Mambo Jumbo - OSS Community vs. Commercial

Here is the article that got me thinking today. The community of devs working on Mambo have split off to create Joomla - the same product on a forked code base with a different future direction. The big beef was over the control of the project being asserted by the core maintainers at Miro. The team at Miro claim to be the originators of the project and have spun off a non-profit (the Mambo Foundation) "...whose mission is to manage the Mambo project, will ensure the security, longevity and success of Mambo and its community of users." Except the community has decided to work on its own strategy for longevity.

This situation strikes at the heart of the commercialization of OSS. A GPL-licensed project, with commercial intent from the creators who are now being vilified for wanting to control their project. Matt Asay from Novell commented to me a long ago that it is not the source code that you should worry about, it is about being the source of the code that allows for free software to be used in a commercial sense. I'm not sure that the folks at Miro would concur with that analysis now. I'm not saying Matt is wrong, I think that the team at Miro forgot a critical rule in collabdev projects goverend by the GPL.

Among the many catchy phrases from the Free Software/OSS glossary is the idea of a "benevolent dictator." The maintainer of the project, the owner of the copyright, the person calling the shots (think Linus, think Miguel) should be adept at listening to the community, but deciding who to listen to. They should guide the project with a firm hand but know that the community can, at any time, fork away from them and build a new community away from the originating team.

As I see it, Miro has two choices now. They can bid farewell to the departing crew (the sepratists) and decide to generate some healthy competition, thus having the innovation premium be the deciding factor in which implementation is ultimately the more successful.  The second choice is to apologize for their behavior, change their point of view, modify the bylaws of the Mambo Foundation, console the community and merge the two projects back together. In a world of commoditized software (which they are by definition playing in due to the GPL as the governing license), there may not be a viable path in having 2 implementations.

The customers are in a different boat. If you have implemented Mambo, what do you do? Which project is going to have the momentum, where will choice abound (in terms of add-ons, utilities, consulting firms with available talent to help me...), and how does this affect the decision about production deployments? Of course, in the traditional commercial software space, small companies come and go, and this is always a challenge. The OSS argument, of course, is that at least the customer always has source available if they have to go it alone.

But I see this all in a different light. If I had a draw-string on my back and it were pulled each time I got on stage at an OSS conference or panel, it would be the same message. The more open source is commercialized, the more closed it must become. The effects of competition, the realities of contractual requirements in support contracts, the basic rule of economics that scarcity increases value, etc. all have the same effect. If you want to be a commercial player, you are going to have to figure out where your control points are, what makes you unique, and how that uniqueness will be converted into a revenue stream. 
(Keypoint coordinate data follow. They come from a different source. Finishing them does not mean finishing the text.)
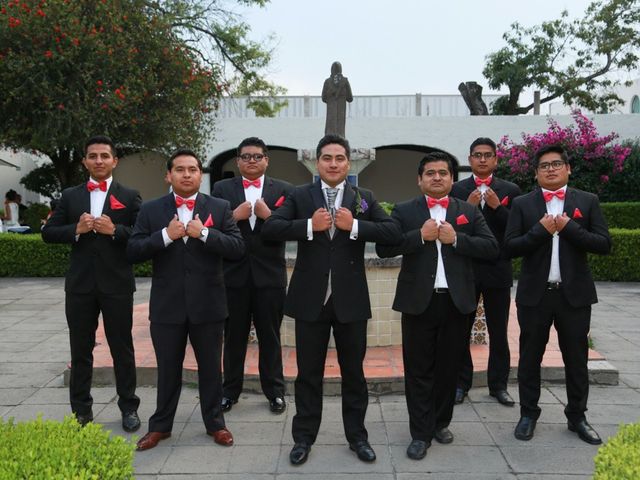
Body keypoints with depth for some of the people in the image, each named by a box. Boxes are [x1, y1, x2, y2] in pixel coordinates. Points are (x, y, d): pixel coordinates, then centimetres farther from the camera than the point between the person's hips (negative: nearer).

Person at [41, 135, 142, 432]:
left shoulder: (129, 196, 2)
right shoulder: (70, 196, 9)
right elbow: (48, 233, 5)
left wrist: (115, 230, -19)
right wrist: (76, 229, -11)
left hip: (117, 284, -2)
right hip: (80, 284, 3)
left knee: (122, 349, 7)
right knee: (80, 350, 11)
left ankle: (129, 408, 20)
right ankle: (81, 410, 24)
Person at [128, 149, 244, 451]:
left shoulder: (219, 208, 1)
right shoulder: (150, 210, 2)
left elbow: (238, 248, -8)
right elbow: (132, 252, -4)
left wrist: (204, 233, -19)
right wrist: (166, 235, -17)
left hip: (207, 304, 0)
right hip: (167, 305, 1)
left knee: (210, 367, 12)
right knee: (168, 369, 14)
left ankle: (214, 423, 29)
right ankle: (161, 425, 31)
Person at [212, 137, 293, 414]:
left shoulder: (283, 190, 4)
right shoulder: (222, 189, 6)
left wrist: (268, 215, -18)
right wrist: (234, 216, -17)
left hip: (269, 275, 0)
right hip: (234, 274, 1)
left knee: (270, 336, 9)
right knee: (234, 336, 11)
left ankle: (275, 391, 22)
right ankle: (230, 391, 26)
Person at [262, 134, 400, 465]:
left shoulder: (364, 198, 5)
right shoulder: (299, 196, 3)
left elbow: (393, 233, -6)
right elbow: (269, 228, -8)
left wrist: (355, 226, -18)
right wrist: (309, 225, -19)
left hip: (350, 299, 1)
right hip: (310, 299, 0)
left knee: (353, 372, 13)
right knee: (308, 373, 11)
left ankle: (357, 436, 29)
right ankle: (304, 437, 26)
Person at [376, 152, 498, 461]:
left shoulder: (469, 212, 9)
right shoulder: (404, 211, 3)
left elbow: (492, 248, 0)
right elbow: (383, 248, -7)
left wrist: (456, 238, -12)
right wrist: (420, 235, -16)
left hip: (455, 301, 2)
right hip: (418, 301, -2)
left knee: (448, 367, 12)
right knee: (419, 370, 4)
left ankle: (441, 422, 30)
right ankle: (421, 433, 14)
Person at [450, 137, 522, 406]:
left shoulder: (510, 191, 4)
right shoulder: (456, 190, 3)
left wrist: (497, 207, -16)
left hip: (498, 271, 0)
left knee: (499, 333, 9)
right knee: (460, 330, 8)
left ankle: (498, 385, 22)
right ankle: (461, 383, 22)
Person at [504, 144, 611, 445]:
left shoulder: (587, 202, 4)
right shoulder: (522, 204, 2)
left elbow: (604, 245, -3)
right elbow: (510, 247, -5)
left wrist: (569, 228, -14)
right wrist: (540, 230, -17)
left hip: (574, 293, 1)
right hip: (535, 294, 0)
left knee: (576, 358, 10)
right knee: (530, 357, 9)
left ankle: (577, 416, 27)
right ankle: (528, 414, 25)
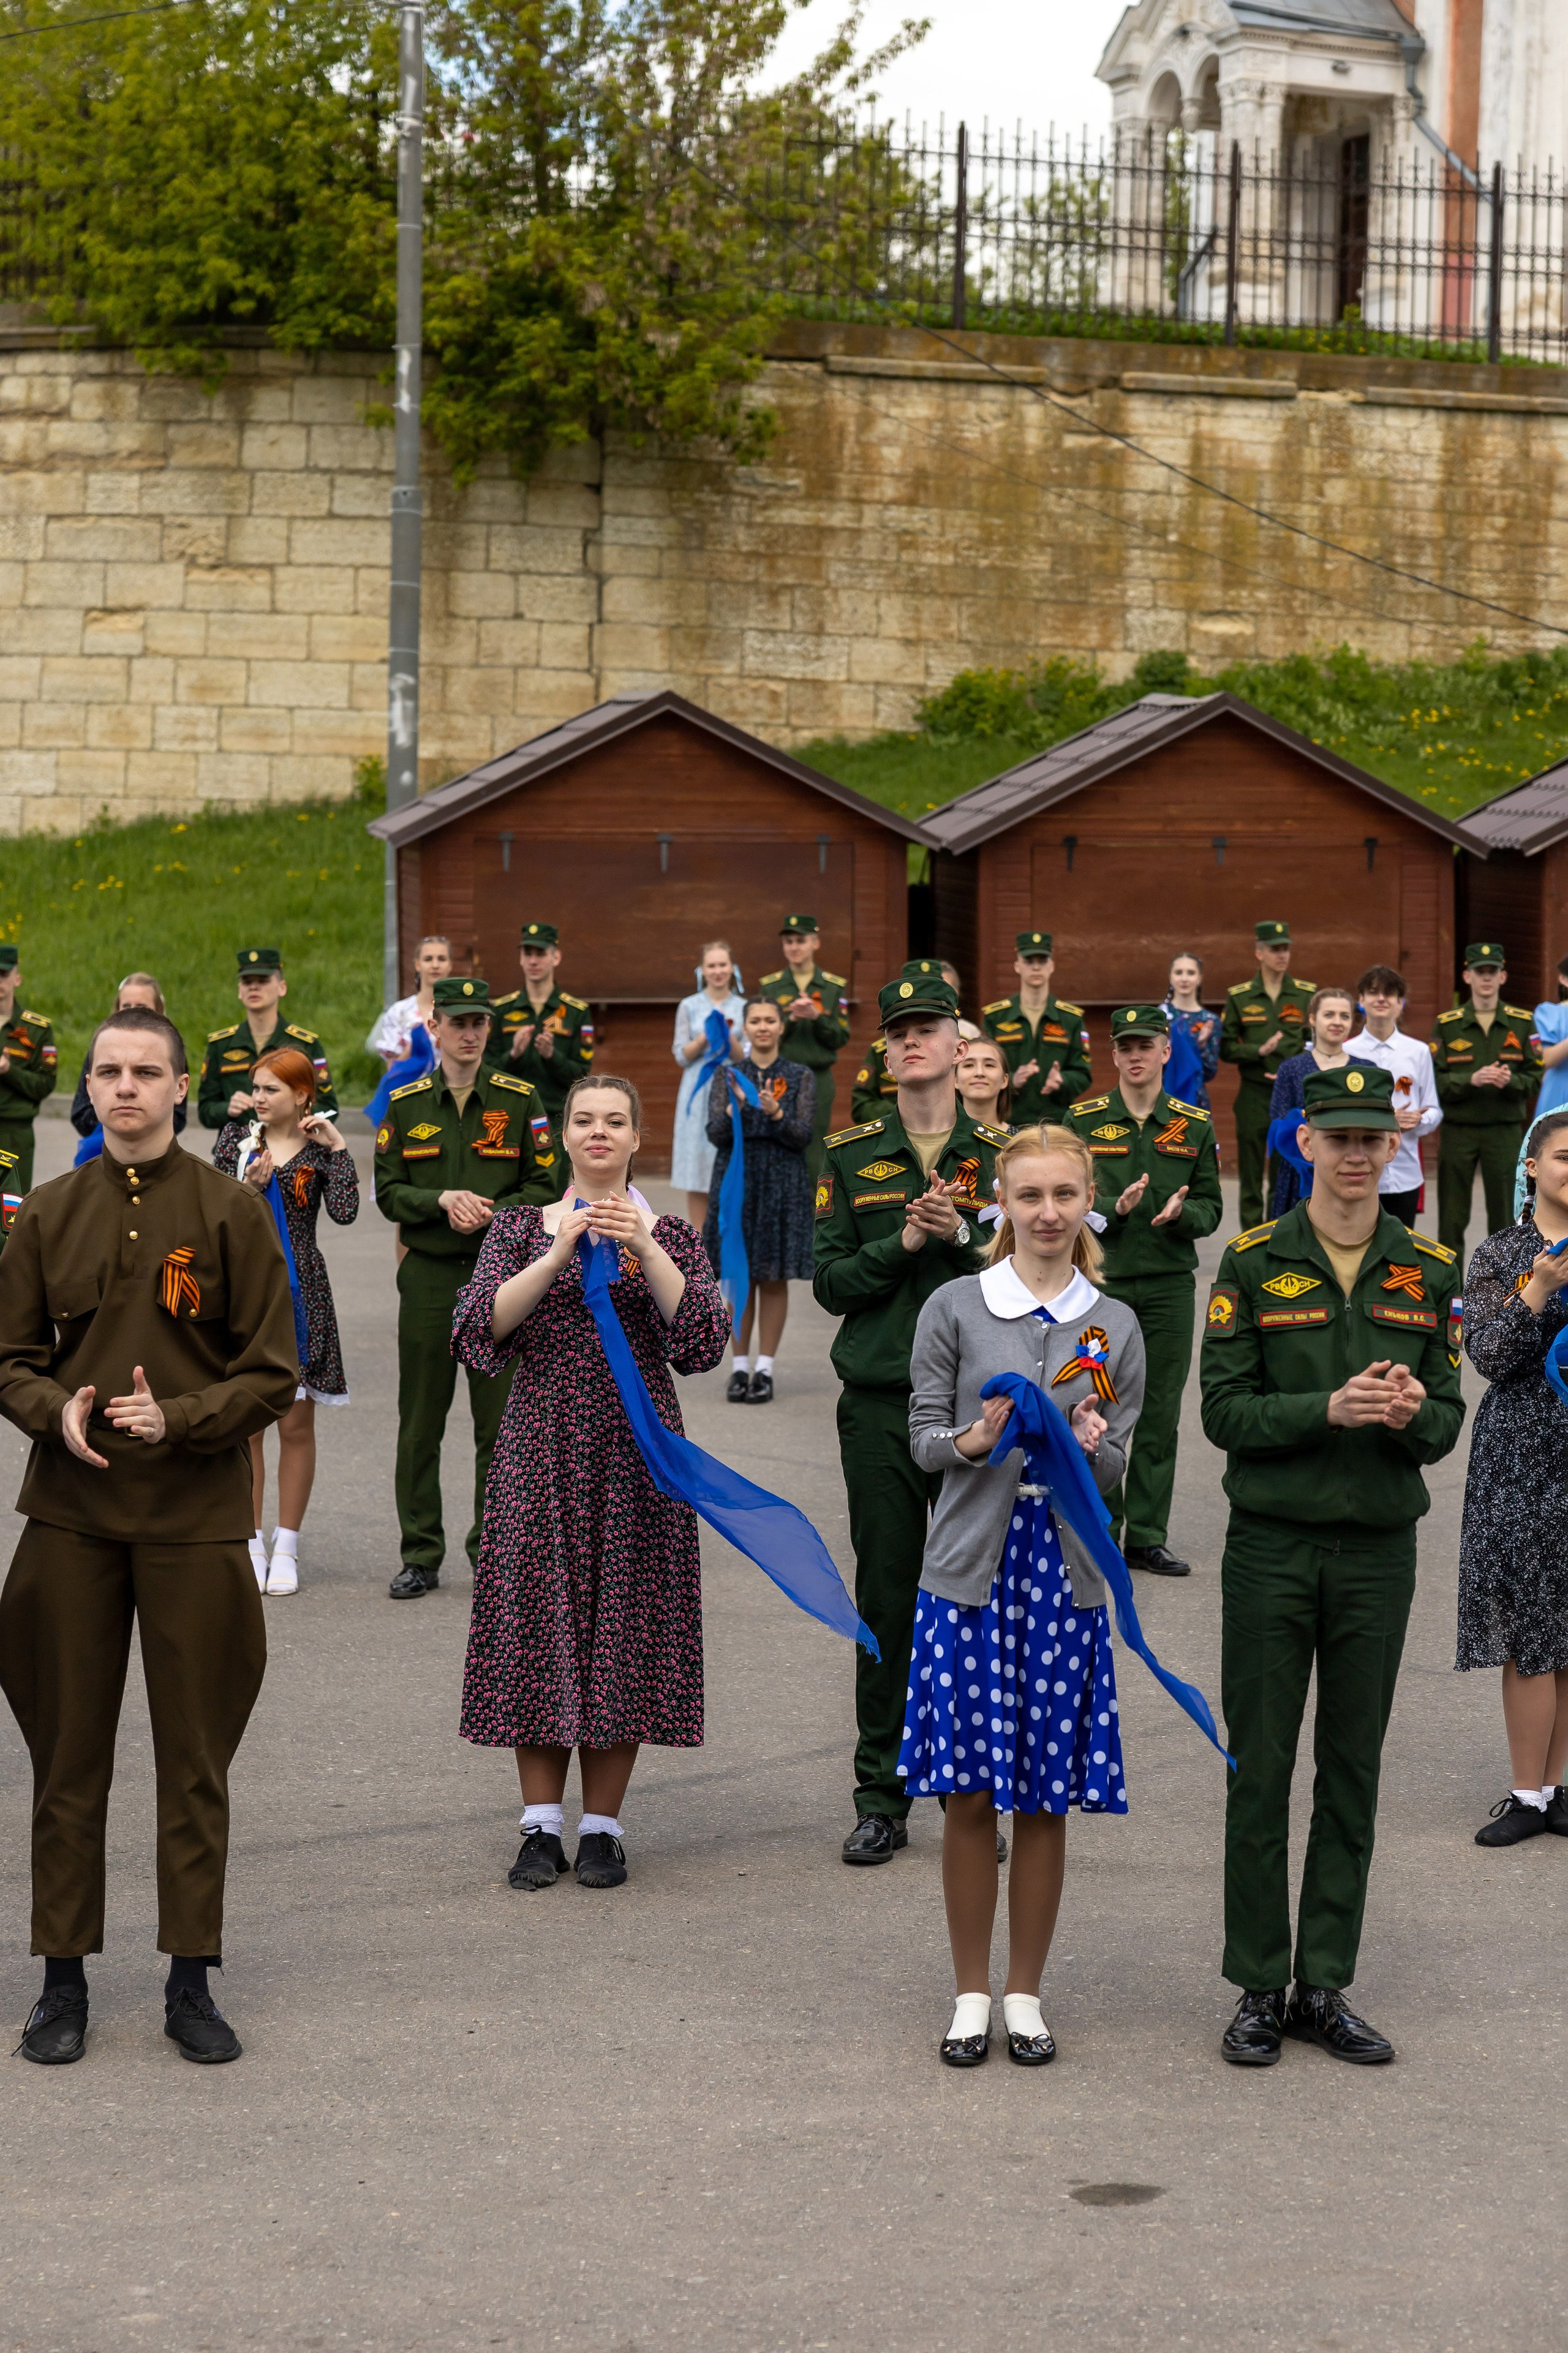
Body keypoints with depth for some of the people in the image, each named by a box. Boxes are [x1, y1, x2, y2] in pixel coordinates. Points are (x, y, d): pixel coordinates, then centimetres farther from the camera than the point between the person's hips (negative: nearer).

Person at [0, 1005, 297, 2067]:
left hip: (195, 1519, -2)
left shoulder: (233, 1213, -2)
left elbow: (273, 1376, -3)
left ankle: (193, 1983, 15)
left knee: (196, 1759, 5)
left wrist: (178, 1417, -18)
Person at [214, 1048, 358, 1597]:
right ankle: (251, 1545, 12)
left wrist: (337, 1147, -13)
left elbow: (344, 1212, -14)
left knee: (296, 1425, 3)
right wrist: (248, 1187, -16)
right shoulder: (236, 1139, 5)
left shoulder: (320, 1149, 1)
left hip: (299, 1293, -1)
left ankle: (286, 1549, 12)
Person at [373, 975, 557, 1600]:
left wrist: (490, 1214, -15)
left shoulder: (520, 1100, 2)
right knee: (420, 1423, 4)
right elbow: (387, 1191, 3)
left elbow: (544, 1188, 1)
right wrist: (444, 1202, -14)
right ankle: (421, 1556, 13)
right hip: (428, 1278, 1)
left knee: (501, 1420, 1)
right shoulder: (406, 1104, 5)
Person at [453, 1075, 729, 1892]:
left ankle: (602, 1825, 10)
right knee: (536, 1615, 0)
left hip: (633, 1453, 0)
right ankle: (541, 1823, 9)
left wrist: (643, 1248, -18)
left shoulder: (667, 1234, 7)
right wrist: (559, 1256, -17)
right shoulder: (521, 1227, 8)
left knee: (623, 1618, 1)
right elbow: (482, 1326, -7)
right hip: (541, 1447, 0)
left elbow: (703, 1335, -9)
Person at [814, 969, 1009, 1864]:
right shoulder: (851, 1157, 7)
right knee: (886, 1600, 3)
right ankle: (882, 1799, 11)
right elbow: (831, 1283, 2)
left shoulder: (1001, 1154, 5)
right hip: (880, 1404, 0)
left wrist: (960, 1234, -14)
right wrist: (904, 1242, -12)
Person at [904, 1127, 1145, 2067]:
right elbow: (923, 1438, 3)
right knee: (970, 1794, 1)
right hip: (970, 1567, -1)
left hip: (1064, 1571, 1)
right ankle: (971, 1995, 14)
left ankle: (1026, 1995, 17)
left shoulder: (1115, 1326, 8)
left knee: (1047, 1797, 5)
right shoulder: (955, 1309, 2)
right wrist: (975, 1441, -17)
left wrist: (1088, 1446, -14)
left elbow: (1119, 1468, 8)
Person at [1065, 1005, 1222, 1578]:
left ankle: (1147, 1536, 11)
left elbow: (1210, 1208, 6)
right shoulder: (1083, 1121, 2)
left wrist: (1181, 1212, -16)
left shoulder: (1194, 1126, 6)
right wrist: (1116, 1207, -19)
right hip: (1100, 1283, -1)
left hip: (1169, 1287, 1)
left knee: (1161, 1416, 4)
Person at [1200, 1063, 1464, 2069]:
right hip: (1272, 1545, -2)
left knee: (1353, 1772, 8)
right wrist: (1331, 1408, -21)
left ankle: (1326, 1988, 17)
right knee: (1261, 1770, 2)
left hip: (1379, 1550, 2)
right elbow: (1225, 1412, -7)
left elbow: (1448, 1422, 6)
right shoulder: (1253, 1263, -3)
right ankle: (1260, 1990, 11)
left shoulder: (1430, 1271, 5)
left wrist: (1411, 1412, -17)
Miro was doing exactly that. I am sure they looked at other successful OSS-based companies and thought about the ways in which a business can be built. Mambo is clearly some compelling technology (the community participation and download numbers speak for themselves), and the core team at Miro should be proud of their baby. MySQL, Sugar, JBOSS, SleepyCat and others provide one set of examples while the Apache, Python, and Eclipse Foundations another. Somewhere in there is a balance to be struck for a small player to establish a strong services practice. But the real multiplier for your billable rate is if you are the project owner. Back to Asay - be the source of the code.

This situation will not be the last of its kind. As an open source project becomes successful and moves into broad use it begins to represent significant economic opportunity. The natural tension between the tenets of free software and commercialization will come into conflict. Collabdev project maintainers have a hard road and these factors only make it more challenging for them. The question that occurs to me out of all of this is: do software companies engaged with OSS projects know why they are doing it? In other words - is the marketing bang of an OSS release worth the risk to the commercial opportunity?